Beth Oteyza is one of more than a dozen people who say they got sick after eating at a Sterling Chipotle.
“There’s my little tape mark,” she said Tuesday, pointing to the spot where an IV was in her arm.
Oteyza and her daughter visited the fast-casual restaurant at 21031 Tripleseven Rd. last Friday.
Just 24 hours later, she was in the emergency room. Her daughter was at urgent care.
“We started to compare notes… and the one thing we both had was the same salad from Chipotle,” she said.
Several others are saying the same thing.
Chipotle closed voluntarily Monday to do a sanitization of the location after learning about the illness reports that day, Jim Marsden, executive director of food safety said.
The restaurant responded that the symptoms are consistent with norovirus. Marsden said the voluntarily closing is an established protocol in situations of illness.
“Norovirus does not come from our food supply, and it is safe to eat at Chipotle. We plan to reopen the restaurant today.” Marsden said Tuesday.
“I really never eat there, but I have questions about why this keeps happening to this restaurant,” Oteyza said.
This Chipotle on Tripleseven Road had its last health inspection in April. It came up clean, according to health officials in Loudoun County.
They haven’t had any violations since March 2016. Back then, health officials dinged the restaurant for having fruit flies.
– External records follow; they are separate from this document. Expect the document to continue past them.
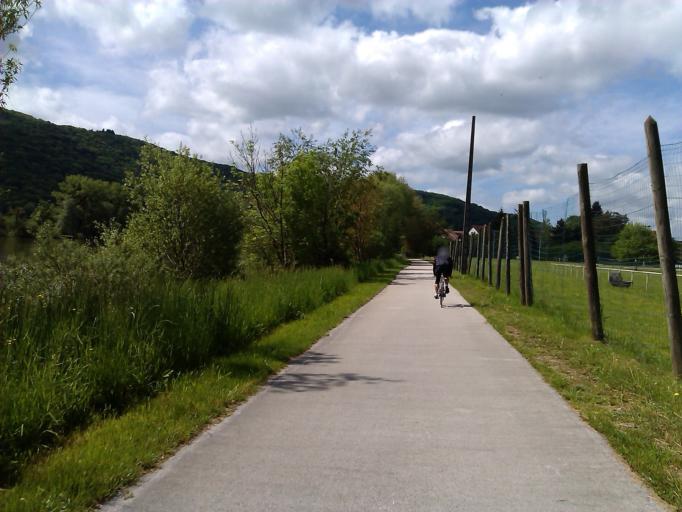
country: FR
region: Franche-Comte
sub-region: Departement du Doubs
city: Novillars
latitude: 47.2763
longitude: 6.1196
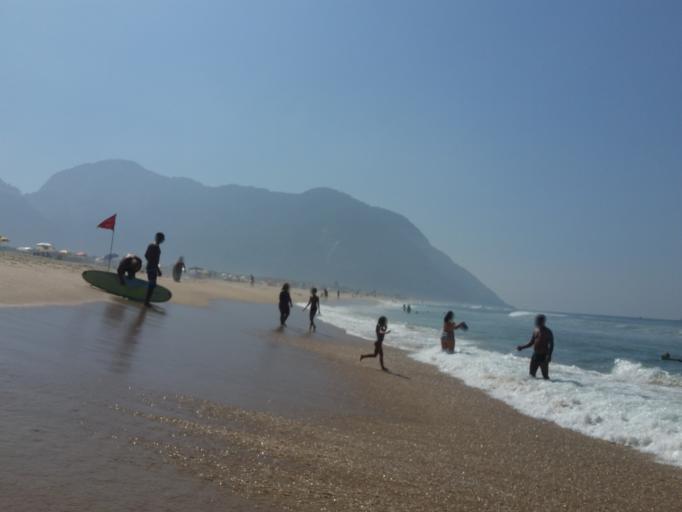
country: BR
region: Rio de Janeiro
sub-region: Nilopolis
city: Nilopolis
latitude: -23.0508
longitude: -43.5350
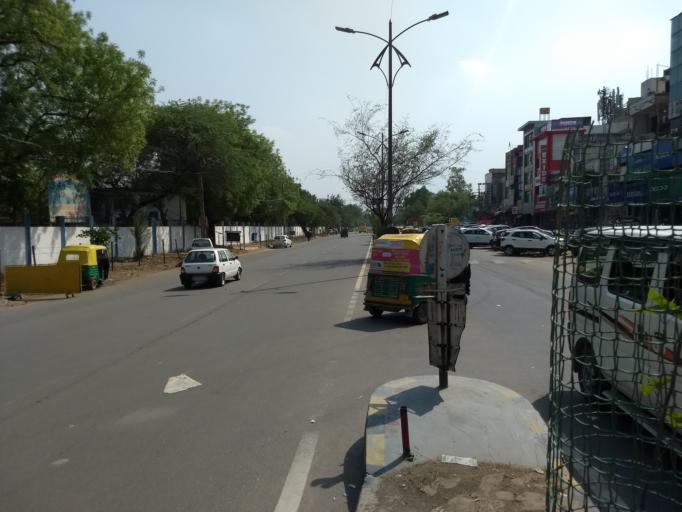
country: IN
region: Haryana
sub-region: Gurgaon
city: Gurgaon
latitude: 28.4747
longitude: 77.0430
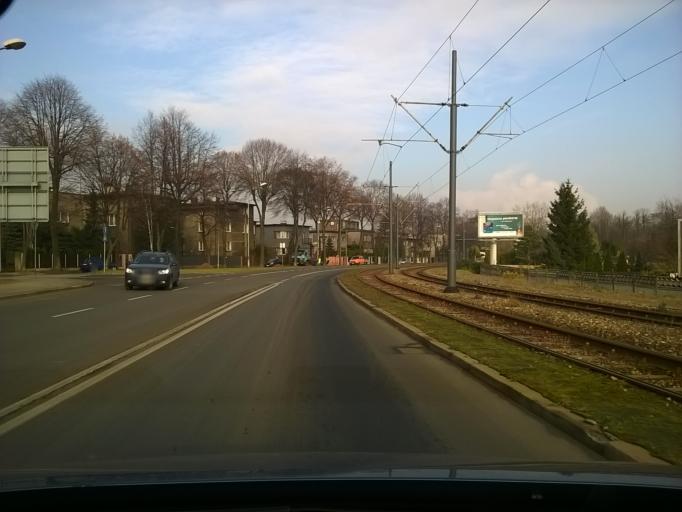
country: PL
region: Silesian Voivodeship
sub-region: Chorzow
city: Chorzow
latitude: 50.2835
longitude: 18.9487
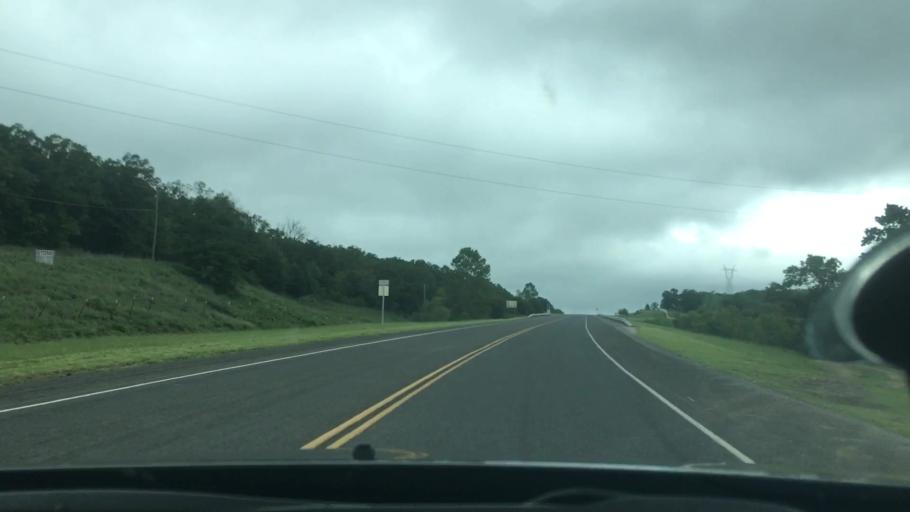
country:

In May 2015, health officials also said “employees or applicants didn’t know the reporting procedures about their own health and activities. If they were suspected of causing or were exposed to a disease outbreak like the norovirus or E.coli.”
During that same inspection, health officials found ground beef and beans that were too warm in the fridge, and the fridge was "constantly open during food prep and storage."
The Tripleseven Road location has had nine critical violations since October 2013.
You can track health inspections for Virginia restaurants online, just click here.
As for Oteyza, she’s never going back.
“They’re trying to run a business, and they’re trying to get back on track, but you can’t do that with the public health,” she said.
Chipotle has been trying to bounce back from E.coli and salmonella outbreaks that started in 2015 at some of its locations. Then in February 2016, all locations shut down for a day so employees could go through food-safety training.